Top 5 Hours(CET) for Ask Posts Comments
22:00: 20.38 average comments per post
21:00: 19.14 average comments per post
20:00: 14.59 average comments per post
19:00: 12.73 average comments per post
11:00: 11.46 average comments per post
09:00: 10.55 average comments per post


In [19]:
show_points_sort = swap_sort(show_avg_points)

print('Top 5 Hours(CET) for Show Posts Comments')
for row in show_points_sort[:6]:
    hour = row[1]
    #parsing the string into datetime oject
    hour_obj = dt.datetime.strptime(hour, '%H')
    #spectifying format for datettime str
    hour_str = hour_obj.strftime('%H:%M')
    avg_comm = row [0]
    print('{}: {:.2f} average comments per post'.format(hour_str, avg_comm))

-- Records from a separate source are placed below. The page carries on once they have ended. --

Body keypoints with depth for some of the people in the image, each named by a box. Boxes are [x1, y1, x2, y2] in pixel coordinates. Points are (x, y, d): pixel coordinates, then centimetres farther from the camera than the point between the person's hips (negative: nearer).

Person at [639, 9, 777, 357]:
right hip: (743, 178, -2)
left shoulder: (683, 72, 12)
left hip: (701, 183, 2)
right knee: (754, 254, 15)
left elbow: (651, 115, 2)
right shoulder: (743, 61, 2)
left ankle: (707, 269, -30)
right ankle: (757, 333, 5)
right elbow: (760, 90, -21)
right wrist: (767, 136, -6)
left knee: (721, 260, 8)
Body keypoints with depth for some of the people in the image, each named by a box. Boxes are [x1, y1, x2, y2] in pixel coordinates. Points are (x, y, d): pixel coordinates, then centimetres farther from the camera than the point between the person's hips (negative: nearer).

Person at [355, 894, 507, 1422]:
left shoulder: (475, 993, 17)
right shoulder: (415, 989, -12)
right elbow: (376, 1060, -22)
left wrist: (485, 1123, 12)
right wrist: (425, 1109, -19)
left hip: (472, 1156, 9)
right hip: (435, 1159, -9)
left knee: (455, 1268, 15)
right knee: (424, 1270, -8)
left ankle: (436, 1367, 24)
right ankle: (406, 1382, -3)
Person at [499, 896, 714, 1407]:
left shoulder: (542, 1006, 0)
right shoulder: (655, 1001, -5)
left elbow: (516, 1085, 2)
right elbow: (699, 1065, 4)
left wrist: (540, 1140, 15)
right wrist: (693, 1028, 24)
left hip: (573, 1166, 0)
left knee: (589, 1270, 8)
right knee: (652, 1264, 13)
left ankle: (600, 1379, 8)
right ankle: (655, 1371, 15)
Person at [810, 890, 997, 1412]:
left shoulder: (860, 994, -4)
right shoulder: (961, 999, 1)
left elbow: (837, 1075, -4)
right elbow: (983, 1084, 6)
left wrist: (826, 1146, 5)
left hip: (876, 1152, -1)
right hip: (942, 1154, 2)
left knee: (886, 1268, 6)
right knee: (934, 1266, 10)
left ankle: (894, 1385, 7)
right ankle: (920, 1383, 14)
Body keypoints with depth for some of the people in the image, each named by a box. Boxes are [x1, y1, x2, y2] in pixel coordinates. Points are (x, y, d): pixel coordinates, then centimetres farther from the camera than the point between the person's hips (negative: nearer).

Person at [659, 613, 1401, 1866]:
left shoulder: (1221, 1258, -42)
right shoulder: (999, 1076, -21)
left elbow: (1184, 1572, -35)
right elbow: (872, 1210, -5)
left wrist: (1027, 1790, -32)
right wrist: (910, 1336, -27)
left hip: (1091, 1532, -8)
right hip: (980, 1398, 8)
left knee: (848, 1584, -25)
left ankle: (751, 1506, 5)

Top 5 Hours(CET) for Show Posts Comments
18:00: 22.39 average comments per post
19:00: 18.93 average comments per post
08:00: 17.21 average comments per post
13:00: 16.87 average comments per post
23:00: 15.73 average comments per post
14:00: 15.50 average comments per post


Comments popular submissions and points popular submissions are not popular at the same time.

It's better to post your question between 19:00-23:00(CET). You have more chances to get the maximum of commetns.

If you want to share something and want people to vote for your post you're better posting mostly between 18:00-20:00 and 13:00-15:00 or try early in the morning between 08:00-09:00.